Consigna: En el fragmento de abajo sobre inclusión y exclusión, enumera todo lo que se introduce con el verbo «plantear» en presente («se plantea» o «plantean»).

Fragmento:
******

1. Inclusión y exclusión
En aquellos países en los que la cobertura de la EIB es hoy mayor que nunca y en los cuales la reflexión de líderes e intelectuales indígenas respecto a cómo avanza su aplicación es igualmente mayor, se postula y debate que la EIB requiere ser vista como un instrumento en la transformación del Estado y de la sociedad, a la luz de la multiculturalidad y el plurilingüismo históricos. Con base en ello, se plantea la urgencia de trascender el ámbito indígena para incidir también, de algún modo, en las escuelas en las que se forman los educandos del sector cultural hegemónico. Al considerar que la EIB se ha aplicado de manera restringida sólo para indígenas, se plantea que sólo será posible avanzar en la construcción de una sociedad incluyente, así como también hacer realidad el anhelo de la interculturalidad, si el Estado considera también a los hispano o luso hablantes como sujetos de la EIB. Desde esta perspectiva, los líderes indígenas plantean también la necesidad de superar la condición compensatoria de la EIB para que, de algún modo, impregne la educación de todos y todas. Si bien desde principios de los noventas ideas como éstas fueron planteadas desde el Estado, en el marco de las reformas educativas de esa época, lo cierto es que lo avanzado ha sido mínimo y que resta aún mucho por hacer.

******

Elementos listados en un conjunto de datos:
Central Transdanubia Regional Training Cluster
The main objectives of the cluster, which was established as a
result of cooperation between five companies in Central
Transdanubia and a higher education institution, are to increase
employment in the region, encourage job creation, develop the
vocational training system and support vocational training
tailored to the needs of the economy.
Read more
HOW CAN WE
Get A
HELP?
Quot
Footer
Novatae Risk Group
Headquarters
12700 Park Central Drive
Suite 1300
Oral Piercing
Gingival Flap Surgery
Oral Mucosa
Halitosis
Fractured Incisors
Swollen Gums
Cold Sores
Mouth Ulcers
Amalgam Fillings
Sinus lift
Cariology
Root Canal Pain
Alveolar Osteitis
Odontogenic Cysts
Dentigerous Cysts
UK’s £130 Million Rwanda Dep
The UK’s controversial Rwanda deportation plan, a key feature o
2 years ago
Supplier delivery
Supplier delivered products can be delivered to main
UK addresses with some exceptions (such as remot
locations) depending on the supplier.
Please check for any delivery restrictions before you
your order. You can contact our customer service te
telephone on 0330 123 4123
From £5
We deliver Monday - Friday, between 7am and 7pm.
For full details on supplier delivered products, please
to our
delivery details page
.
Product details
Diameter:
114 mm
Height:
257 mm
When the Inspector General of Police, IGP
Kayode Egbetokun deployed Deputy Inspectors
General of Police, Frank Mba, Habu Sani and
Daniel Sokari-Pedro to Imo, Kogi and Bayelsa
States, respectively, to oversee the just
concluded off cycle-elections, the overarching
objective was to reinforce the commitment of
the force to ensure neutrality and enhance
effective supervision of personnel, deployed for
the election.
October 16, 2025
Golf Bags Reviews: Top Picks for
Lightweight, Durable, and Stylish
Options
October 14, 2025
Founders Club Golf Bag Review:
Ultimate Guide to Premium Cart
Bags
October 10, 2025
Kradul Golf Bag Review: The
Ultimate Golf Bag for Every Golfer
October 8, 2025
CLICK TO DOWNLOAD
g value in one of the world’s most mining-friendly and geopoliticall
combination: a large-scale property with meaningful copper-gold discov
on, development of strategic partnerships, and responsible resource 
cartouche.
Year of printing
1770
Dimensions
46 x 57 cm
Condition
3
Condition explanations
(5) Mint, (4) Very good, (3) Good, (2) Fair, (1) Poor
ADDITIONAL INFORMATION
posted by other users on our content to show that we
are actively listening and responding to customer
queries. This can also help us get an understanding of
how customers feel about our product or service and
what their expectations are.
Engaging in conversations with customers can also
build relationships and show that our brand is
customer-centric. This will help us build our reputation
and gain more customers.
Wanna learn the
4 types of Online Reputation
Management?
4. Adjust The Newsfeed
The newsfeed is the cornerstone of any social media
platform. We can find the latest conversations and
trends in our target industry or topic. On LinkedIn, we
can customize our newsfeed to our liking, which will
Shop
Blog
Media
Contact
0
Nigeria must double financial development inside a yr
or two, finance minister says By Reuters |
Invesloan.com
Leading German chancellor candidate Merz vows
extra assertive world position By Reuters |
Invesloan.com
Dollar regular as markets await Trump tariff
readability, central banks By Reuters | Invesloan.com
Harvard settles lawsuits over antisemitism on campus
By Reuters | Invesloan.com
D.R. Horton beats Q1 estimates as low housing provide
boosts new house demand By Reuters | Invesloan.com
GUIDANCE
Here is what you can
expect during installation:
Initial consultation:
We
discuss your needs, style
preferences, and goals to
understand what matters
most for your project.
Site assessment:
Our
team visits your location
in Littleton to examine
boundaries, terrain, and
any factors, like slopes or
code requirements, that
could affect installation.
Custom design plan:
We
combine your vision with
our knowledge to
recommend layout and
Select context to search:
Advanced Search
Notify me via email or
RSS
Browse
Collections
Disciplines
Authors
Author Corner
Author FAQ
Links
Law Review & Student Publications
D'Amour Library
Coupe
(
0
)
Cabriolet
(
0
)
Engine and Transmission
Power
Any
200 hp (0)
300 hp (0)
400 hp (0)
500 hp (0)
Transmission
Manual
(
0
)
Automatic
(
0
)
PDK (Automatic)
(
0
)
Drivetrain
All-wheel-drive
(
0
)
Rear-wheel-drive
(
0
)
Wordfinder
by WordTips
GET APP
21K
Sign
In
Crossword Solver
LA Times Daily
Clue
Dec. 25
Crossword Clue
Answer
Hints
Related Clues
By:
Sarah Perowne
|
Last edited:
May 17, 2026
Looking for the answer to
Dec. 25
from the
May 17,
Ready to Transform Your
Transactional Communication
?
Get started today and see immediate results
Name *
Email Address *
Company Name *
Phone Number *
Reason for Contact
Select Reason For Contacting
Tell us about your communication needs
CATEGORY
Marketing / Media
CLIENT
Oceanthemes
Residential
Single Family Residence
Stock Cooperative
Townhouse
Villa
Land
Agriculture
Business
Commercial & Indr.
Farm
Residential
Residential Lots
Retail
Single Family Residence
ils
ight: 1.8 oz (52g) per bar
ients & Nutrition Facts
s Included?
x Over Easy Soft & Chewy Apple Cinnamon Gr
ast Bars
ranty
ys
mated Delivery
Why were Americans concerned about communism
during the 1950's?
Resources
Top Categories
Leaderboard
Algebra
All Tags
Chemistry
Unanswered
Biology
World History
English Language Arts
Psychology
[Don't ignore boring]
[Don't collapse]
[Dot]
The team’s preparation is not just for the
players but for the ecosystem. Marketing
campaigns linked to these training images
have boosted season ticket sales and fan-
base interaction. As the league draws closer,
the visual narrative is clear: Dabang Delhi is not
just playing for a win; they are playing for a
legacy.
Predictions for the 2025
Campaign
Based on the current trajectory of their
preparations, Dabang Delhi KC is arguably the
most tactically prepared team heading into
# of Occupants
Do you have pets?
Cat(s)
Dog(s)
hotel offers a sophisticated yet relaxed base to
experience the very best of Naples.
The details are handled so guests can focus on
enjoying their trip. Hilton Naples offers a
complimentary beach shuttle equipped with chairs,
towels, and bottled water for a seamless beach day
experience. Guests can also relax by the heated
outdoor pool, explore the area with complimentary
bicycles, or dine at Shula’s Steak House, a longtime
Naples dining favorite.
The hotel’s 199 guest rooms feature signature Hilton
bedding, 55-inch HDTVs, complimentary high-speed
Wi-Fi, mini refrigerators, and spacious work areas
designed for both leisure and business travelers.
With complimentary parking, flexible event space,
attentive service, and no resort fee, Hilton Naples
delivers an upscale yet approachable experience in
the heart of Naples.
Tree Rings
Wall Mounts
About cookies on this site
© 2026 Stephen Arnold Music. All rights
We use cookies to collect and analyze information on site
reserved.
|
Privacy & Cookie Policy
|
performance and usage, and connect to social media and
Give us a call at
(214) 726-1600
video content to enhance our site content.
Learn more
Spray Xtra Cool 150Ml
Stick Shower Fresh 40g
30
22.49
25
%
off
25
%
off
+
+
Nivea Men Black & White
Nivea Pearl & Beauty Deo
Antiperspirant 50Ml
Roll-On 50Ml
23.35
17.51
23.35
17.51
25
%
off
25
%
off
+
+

******

Respuesta:
- La urgencia de trascender el ámbito indígena para incidir también, de algún modo, en las escuelas en las que se forman los educandos del sector cultural hegemónico.
- Que sólo será posible avanzar en la construcción de una sociedad incluyente y hacer realidad el anhelo de la interculturalidad si el Estado considera también a los hispano o luso hablantes como sujetos de la EIB.
- La necesidad, planteada por los líderes indígenas, de superar la condición compensatoria de la EIB para que, de algún modo, impregne la educación de todos y todas.